We like the idea of naming our child after significant moments in our life together, such as where we met. Unfortunately, University of Washington–Seattle Allen would be a nightmare to fit on a driver’s license. For a while, we talked about naming the kid after the place where it was conceived, which is allegedly what Ron Howard did (c.f., Bryce Dallas, as in the city, and Paige Carlyle, as in the hotel). We agreed, though, that Fallopian and Uterus would be tough to go through life with, especially if we have a boy.

However, the advantage of Uterus is the possibility of some pretty cool initials. I wasn’t given a middle name, so my mom asked me to pick one as she was filling out paperwork to register me for kindergarten. I went with Sky, she added an “e” because it was the 1970s, and I magically became Jessica Skye Allen. I desperately wished that my first name had been Eunice, so my initials could have been USA. Back then, I was both patriotic and a bad speller.

Garrett and I know a kid whose initials are LOL. An unfortunate oversight on the part of otherwise very bright parents, or 21st-century cheekiness? Tough to tell. Not only do you have to consider initials, you also have to consider serial killers. Thank goodness for Google. Does your number-one choice also happen to be the name of a brutal dictator? Porn star? Creepy politician? Better to find out now, rather than when you’re trying to get your kid registered with Social Security, lock down his/her Twitter handle, figure out how Google+ works, and sign up for a discrete Facebook URL.

Whatever we choose, we won’t make the mistake my brother made when his wife was pregnant with their first. He told everyone the name they’d selected ahead of time: Vincent.

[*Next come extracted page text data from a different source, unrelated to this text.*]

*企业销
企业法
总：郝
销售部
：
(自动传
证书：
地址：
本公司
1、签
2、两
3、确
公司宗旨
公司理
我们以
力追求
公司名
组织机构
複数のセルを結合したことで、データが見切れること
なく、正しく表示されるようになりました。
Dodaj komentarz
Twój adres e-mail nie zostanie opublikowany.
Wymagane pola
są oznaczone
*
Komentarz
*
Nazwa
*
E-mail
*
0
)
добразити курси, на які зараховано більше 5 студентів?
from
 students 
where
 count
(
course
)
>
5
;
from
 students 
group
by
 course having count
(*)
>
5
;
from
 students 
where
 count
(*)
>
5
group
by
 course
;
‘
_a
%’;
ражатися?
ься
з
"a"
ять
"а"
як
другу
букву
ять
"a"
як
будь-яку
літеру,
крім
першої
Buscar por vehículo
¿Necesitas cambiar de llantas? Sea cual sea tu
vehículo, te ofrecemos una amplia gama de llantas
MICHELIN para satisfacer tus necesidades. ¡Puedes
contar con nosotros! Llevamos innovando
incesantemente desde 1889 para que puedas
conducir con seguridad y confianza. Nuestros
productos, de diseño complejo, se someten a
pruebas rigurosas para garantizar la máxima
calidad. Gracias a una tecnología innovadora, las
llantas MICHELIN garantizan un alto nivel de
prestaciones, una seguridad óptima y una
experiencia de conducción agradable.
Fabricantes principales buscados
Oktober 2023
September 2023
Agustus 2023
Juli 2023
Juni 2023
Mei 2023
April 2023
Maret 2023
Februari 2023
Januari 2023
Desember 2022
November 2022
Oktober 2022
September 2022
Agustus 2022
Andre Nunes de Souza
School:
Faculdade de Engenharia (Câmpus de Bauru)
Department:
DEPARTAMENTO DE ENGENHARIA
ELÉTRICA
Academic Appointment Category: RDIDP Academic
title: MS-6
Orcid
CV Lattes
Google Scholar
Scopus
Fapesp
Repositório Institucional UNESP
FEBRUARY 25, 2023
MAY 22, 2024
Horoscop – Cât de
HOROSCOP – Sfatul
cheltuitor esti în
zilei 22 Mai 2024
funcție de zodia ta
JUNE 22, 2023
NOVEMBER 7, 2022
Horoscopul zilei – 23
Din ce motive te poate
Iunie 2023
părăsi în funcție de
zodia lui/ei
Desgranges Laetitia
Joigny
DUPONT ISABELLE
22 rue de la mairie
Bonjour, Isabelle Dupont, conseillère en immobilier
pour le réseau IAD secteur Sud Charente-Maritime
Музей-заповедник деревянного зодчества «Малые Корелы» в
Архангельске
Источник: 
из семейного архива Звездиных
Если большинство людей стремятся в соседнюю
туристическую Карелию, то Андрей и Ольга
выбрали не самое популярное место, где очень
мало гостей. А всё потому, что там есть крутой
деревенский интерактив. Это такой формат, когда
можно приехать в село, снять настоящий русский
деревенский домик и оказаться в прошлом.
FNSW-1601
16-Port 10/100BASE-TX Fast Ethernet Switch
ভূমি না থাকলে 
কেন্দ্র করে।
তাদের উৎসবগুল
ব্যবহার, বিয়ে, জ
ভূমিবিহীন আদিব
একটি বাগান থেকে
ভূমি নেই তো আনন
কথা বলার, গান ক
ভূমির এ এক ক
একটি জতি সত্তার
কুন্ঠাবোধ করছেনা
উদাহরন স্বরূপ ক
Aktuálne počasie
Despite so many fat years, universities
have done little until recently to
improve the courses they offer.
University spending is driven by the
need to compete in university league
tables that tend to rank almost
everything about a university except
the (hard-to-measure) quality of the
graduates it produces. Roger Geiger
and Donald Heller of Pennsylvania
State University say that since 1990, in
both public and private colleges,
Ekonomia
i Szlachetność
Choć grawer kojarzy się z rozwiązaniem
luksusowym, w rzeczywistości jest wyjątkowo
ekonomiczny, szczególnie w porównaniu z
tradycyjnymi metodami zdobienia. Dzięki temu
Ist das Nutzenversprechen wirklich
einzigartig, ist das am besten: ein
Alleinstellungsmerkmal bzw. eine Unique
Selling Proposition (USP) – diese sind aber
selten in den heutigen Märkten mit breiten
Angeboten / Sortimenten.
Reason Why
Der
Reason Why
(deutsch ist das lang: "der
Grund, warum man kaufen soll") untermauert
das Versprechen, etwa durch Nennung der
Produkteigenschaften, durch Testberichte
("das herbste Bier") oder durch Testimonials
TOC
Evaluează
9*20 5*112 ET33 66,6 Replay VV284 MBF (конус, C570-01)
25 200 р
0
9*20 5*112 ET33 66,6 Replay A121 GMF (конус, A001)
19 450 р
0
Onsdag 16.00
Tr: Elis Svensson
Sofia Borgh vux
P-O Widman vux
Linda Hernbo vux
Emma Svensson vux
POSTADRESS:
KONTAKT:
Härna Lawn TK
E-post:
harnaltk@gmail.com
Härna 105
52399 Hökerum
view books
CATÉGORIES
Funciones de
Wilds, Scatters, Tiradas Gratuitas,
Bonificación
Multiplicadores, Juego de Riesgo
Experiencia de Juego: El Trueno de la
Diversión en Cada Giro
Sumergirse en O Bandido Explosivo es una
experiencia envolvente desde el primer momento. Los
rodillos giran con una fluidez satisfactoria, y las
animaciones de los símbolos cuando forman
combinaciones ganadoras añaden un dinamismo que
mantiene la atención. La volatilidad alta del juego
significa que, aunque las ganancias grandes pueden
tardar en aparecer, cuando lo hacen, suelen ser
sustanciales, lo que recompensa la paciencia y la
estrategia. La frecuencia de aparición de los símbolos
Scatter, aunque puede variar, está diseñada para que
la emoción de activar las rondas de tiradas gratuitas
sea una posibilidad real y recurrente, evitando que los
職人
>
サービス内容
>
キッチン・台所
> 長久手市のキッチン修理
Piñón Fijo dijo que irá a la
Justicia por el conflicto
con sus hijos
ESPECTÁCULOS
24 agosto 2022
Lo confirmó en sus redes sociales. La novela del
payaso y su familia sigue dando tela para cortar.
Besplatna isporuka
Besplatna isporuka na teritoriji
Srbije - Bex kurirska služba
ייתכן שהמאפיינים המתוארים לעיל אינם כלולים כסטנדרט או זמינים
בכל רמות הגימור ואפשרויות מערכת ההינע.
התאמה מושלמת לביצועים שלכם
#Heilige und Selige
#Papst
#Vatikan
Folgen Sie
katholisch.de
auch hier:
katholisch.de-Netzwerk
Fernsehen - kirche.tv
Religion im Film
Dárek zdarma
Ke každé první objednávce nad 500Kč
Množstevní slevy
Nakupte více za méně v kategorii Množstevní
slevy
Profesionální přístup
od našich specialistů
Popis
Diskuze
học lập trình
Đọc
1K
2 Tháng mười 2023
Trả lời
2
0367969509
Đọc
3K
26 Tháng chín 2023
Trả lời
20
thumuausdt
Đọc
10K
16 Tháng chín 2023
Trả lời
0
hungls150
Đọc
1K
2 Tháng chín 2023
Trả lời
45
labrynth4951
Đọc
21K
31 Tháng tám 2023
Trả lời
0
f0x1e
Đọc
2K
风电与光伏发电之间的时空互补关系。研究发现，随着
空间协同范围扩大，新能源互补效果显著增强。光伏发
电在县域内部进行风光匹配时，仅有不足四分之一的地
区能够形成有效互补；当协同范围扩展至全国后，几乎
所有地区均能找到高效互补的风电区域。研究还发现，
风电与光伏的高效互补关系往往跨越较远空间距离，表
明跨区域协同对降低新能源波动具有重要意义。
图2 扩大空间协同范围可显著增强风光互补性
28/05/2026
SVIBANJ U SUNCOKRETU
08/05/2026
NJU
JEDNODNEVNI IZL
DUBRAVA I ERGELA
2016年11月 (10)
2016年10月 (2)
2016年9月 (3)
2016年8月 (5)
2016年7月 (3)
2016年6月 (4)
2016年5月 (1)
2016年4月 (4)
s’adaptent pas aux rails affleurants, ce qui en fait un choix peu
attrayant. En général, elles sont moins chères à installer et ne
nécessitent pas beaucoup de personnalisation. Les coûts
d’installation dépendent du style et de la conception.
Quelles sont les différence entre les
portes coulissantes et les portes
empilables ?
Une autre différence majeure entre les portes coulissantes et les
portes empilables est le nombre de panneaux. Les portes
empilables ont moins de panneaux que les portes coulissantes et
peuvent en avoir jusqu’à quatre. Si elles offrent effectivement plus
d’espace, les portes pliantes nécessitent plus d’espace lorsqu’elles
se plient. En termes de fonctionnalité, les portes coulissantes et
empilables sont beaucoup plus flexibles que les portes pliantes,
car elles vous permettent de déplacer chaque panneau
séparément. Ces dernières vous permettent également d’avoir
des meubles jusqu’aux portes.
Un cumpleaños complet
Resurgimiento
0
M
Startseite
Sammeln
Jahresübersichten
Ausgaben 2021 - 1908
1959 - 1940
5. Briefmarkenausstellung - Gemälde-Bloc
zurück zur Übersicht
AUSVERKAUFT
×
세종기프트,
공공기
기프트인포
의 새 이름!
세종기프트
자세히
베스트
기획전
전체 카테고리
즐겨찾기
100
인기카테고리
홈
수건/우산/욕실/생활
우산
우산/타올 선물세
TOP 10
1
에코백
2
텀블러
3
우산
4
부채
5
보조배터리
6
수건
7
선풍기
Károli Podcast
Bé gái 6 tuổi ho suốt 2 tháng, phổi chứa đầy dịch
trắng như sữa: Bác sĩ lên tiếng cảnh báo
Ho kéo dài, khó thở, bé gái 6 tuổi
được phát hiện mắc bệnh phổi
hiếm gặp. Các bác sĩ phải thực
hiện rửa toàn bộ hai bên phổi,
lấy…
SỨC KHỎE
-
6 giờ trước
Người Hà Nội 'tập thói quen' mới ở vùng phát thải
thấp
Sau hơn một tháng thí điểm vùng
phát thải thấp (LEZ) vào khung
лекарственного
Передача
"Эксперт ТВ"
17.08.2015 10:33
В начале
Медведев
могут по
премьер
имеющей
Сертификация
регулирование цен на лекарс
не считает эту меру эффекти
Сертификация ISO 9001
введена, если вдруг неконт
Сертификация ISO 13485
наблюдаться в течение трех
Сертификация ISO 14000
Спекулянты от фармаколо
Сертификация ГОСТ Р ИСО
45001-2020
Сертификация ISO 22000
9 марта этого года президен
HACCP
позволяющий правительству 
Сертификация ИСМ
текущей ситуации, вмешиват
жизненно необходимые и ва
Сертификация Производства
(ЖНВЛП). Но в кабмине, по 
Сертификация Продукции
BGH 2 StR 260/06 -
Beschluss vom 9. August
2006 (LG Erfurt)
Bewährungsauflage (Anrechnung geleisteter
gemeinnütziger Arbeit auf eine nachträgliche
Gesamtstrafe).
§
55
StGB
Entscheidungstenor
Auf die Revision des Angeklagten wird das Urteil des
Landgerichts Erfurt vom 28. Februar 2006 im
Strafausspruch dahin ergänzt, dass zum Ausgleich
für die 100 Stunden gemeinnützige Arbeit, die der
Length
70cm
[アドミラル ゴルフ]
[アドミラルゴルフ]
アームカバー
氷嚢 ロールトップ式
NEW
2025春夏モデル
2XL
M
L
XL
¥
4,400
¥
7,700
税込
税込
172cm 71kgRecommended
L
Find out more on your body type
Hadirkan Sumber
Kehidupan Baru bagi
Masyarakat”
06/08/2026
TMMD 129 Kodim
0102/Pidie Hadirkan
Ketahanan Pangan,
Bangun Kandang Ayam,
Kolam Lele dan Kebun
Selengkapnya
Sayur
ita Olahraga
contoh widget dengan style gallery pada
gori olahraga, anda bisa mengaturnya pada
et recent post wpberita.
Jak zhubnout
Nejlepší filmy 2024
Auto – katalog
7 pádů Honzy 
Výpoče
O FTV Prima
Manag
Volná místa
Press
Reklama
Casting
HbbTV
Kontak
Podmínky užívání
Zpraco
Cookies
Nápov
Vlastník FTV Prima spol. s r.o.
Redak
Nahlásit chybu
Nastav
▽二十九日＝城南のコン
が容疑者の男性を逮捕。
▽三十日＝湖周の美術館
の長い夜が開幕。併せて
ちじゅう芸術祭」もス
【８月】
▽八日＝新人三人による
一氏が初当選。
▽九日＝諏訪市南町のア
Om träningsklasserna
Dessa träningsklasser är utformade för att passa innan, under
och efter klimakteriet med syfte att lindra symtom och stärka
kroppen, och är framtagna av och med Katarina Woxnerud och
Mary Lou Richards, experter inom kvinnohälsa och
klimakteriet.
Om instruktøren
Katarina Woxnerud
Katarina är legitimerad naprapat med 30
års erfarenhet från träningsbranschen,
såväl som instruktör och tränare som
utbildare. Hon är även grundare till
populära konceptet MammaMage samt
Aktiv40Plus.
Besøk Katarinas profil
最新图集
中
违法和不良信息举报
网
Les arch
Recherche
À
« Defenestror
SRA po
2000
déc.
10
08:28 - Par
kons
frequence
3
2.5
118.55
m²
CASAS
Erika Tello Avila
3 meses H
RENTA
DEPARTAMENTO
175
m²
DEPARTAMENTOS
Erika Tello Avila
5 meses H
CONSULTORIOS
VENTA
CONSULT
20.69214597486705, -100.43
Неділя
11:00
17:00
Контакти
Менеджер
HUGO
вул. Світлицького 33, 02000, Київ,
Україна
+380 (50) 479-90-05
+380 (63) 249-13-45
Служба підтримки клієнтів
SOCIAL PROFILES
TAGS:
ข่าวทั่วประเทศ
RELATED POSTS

Miraculously, at some point in the final few weeks, they remembered that Heather was about to give birth to an infant, not a middle-aged man in a wife-beater holding a sweaty Miller Light and a meatball sub. Our poor nephew Connor refuses to read any of the books dedicated to Vincent his parents received as shower gifts.

You can’t be too careful about who you tell, or when. My stepsister shared her dream name with a friend. Now both have toddlers named Carson.

Few decisions are as fraught as picking a name. Some parents like to wait and see what the kid looks like before making a final determination. The fact that most infants look like old people no doubt explains the recent trend toward names like Ira, Ruth, and Cornelius, also known as people Gussie and Yos used to kibitz with.

Every parent falls into the same trap: we think the name is about the child, but it’s always about us. Naming a kid gives parents the opportunity to show their aspirations, to honor their heritage, to demonstrate their coolness. We name the baby what we wish him to be, what we’d like her to have in life. It’s the first time we get to exert our will on something that has a will of its own. Do we want dreamers or nudists? Try Rain and River. Major league hockey players? Go for Ivan and Sergei. Performers with cross-over appeal? There’s Beyonce and Justin, although it’s probably best to stay away from Miley. Approximately nine bajillion websites exist to help us answer these very questions.

A few days ago I stopped to watch a gaggle of preschool kids, labeled with adorably outsized name tags. Jayden, Aidan, Mason, and Madison came first, followed by Ethan, Emma, Olivia, Kayla, Mia, Michael, Hector, and Eliza. Each has a future bigger than the proper noun selected by his or her parents. Plus, there wasn’t a Jessica in the bunch. I went home and told Garrett that maybe we ought to consider “Junior.”